BEGIN INFORMATION GIVEN
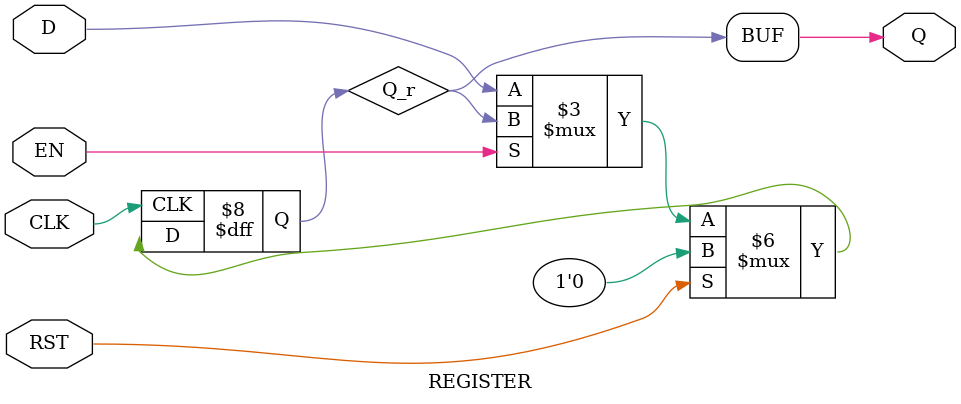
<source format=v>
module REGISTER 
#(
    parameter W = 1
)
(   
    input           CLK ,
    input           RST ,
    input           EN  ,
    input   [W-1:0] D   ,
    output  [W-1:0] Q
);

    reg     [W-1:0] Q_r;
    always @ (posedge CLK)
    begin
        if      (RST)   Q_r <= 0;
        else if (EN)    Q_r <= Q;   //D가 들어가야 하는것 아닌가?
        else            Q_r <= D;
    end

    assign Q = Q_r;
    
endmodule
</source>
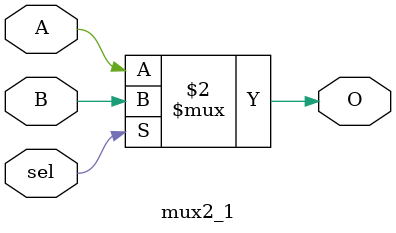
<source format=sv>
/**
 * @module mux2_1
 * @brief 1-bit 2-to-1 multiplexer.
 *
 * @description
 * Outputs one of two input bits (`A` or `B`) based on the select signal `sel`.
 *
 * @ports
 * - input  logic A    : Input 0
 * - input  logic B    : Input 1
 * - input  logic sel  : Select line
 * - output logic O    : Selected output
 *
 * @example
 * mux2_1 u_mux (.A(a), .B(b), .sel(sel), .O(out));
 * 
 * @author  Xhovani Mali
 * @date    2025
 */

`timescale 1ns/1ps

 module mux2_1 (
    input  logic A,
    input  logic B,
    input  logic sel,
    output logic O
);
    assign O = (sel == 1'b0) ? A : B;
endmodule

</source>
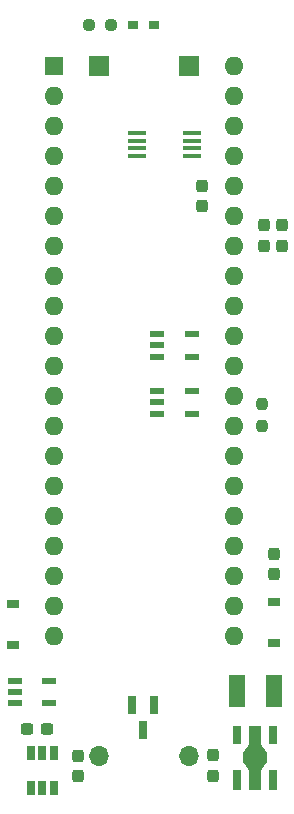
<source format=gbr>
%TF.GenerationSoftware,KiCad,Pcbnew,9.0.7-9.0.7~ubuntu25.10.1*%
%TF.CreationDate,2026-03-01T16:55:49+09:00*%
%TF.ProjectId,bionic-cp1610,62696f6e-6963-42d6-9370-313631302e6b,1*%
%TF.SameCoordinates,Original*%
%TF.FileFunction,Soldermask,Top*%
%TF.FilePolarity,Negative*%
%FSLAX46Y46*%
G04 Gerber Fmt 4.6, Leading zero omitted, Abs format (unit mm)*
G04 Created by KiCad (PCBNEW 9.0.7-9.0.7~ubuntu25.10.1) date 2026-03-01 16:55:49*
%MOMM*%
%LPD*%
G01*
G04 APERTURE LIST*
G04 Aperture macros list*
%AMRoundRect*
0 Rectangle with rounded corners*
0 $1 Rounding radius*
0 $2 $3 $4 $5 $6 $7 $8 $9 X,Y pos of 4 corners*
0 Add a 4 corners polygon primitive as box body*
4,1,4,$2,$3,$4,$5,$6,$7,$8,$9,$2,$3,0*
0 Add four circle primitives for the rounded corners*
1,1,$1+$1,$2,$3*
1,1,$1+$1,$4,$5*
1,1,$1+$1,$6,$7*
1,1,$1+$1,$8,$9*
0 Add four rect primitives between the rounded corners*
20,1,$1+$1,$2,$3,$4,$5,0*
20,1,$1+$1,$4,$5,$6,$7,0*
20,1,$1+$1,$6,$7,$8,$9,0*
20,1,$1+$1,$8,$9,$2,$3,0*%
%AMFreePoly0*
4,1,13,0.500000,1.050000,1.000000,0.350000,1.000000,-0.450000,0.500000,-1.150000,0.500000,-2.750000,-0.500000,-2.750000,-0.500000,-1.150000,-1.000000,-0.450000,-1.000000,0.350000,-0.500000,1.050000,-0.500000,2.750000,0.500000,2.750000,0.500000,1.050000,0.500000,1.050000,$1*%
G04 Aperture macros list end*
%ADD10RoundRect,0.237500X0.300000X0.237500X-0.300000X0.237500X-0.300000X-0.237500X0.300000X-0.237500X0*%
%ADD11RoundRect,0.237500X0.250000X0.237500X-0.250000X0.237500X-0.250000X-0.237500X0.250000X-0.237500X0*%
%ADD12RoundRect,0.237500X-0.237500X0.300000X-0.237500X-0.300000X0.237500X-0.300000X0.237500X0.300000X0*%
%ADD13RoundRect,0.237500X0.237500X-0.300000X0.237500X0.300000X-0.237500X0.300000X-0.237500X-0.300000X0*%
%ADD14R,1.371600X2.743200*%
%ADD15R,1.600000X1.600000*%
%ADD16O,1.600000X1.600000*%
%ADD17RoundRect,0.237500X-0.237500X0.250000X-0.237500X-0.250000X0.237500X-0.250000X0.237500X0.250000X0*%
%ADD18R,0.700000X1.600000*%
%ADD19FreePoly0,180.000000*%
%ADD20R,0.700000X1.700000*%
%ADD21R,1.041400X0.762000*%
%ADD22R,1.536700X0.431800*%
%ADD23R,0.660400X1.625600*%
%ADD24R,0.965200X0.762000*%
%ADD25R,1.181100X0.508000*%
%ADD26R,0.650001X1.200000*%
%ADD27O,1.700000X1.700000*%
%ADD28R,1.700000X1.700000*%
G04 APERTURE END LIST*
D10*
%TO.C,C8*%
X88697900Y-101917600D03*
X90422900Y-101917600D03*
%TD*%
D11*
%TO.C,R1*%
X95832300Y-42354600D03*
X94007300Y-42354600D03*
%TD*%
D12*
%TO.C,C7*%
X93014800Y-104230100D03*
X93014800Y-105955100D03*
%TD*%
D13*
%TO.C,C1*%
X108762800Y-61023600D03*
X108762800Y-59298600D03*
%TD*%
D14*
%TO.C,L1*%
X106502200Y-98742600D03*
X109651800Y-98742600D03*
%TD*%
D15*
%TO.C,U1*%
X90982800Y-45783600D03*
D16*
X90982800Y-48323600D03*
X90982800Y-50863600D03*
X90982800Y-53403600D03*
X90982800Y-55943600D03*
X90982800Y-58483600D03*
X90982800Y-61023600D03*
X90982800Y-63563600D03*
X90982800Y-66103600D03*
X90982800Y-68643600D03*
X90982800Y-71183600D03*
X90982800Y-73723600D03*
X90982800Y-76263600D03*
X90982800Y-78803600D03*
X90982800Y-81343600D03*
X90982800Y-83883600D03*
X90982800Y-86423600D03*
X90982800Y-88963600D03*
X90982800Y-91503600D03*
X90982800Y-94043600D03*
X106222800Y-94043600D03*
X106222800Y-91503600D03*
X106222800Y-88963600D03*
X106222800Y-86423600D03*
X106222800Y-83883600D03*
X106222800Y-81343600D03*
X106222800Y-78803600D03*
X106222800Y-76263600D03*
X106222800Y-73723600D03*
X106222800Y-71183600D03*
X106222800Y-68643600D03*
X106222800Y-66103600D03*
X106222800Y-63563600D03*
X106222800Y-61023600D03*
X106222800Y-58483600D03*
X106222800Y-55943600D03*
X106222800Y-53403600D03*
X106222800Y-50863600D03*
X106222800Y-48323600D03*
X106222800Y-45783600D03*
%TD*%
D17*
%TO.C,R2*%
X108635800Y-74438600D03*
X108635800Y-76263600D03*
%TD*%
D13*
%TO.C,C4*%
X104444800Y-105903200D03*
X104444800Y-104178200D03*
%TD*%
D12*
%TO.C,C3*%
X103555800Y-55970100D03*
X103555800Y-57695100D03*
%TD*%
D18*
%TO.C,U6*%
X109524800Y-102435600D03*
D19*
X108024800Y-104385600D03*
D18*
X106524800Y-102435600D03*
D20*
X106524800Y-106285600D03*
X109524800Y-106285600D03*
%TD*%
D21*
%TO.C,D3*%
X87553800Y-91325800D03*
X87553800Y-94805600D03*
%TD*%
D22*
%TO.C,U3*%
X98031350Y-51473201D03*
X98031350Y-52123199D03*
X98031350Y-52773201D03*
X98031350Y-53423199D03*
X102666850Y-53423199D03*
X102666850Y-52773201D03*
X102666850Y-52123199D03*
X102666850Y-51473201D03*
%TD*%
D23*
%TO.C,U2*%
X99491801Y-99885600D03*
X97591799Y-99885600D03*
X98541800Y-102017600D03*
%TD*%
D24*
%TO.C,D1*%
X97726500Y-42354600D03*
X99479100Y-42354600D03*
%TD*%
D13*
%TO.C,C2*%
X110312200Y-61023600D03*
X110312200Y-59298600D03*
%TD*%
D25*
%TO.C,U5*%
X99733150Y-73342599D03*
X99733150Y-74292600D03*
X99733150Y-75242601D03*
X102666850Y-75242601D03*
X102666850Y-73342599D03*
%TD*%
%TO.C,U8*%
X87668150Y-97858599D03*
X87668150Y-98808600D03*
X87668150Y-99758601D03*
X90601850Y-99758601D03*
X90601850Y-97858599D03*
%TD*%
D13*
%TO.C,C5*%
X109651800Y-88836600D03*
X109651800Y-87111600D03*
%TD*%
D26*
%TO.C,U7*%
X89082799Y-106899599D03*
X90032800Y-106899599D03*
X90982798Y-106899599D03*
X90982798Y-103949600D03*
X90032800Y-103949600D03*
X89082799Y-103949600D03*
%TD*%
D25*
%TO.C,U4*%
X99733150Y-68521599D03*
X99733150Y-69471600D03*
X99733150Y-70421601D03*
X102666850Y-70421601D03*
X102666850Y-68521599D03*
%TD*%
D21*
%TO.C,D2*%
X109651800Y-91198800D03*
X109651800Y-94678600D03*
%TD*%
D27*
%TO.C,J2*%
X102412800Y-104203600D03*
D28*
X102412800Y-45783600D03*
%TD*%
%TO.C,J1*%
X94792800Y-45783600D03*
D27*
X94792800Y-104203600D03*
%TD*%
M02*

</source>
END INFORMATION GIVEN
PROBLEM STATEMENT: Of the lines above, retype only those from the line containing "X106222800Y-50863600D03*" through the line containing "X102666850Y-53423199D03*", including both, exactly.

SOLUTION TO THIS PROBLEM:
X106222800Y-50863600D03*
X106222800Y-48323600D03*
X106222800Y-45783600D03*
%TD*%
D17*
%TO.C,R2*%
X108635800Y-74438600D03*
X108635800Y-76263600D03*
%TD*%
D13*
%TO.C,C4*%
X104444800Y-105903200D03*
X104444800Y-104178200D03*
%TD*%
D12*
%TO.C,C3*%
X103555800Y-55970100D03*
X103555800Y-57695100D03*
%TD*%
D18*
%TO.C,U6*%
X109524800Y-102435600D03*
D19*
X108024800Y-104385600D03*
D18*
X106524800Y-102435600D03*
D20*
X106524800Y-106285600D03*
X109524800Y-106285600D03*
%TD*%
D21*
%TO.C,D3*%
X87553800Y-91325800D03*
X87553800Y-94805600D03*
%TD*%
D22*
%TO.C,U3*%
X98031350Y-51473201D03*
X98031350Y-52123199D03*
X98031350Y-52773201D03*
X98031350Y-53423199D03*
X102666850Y-53423199D03*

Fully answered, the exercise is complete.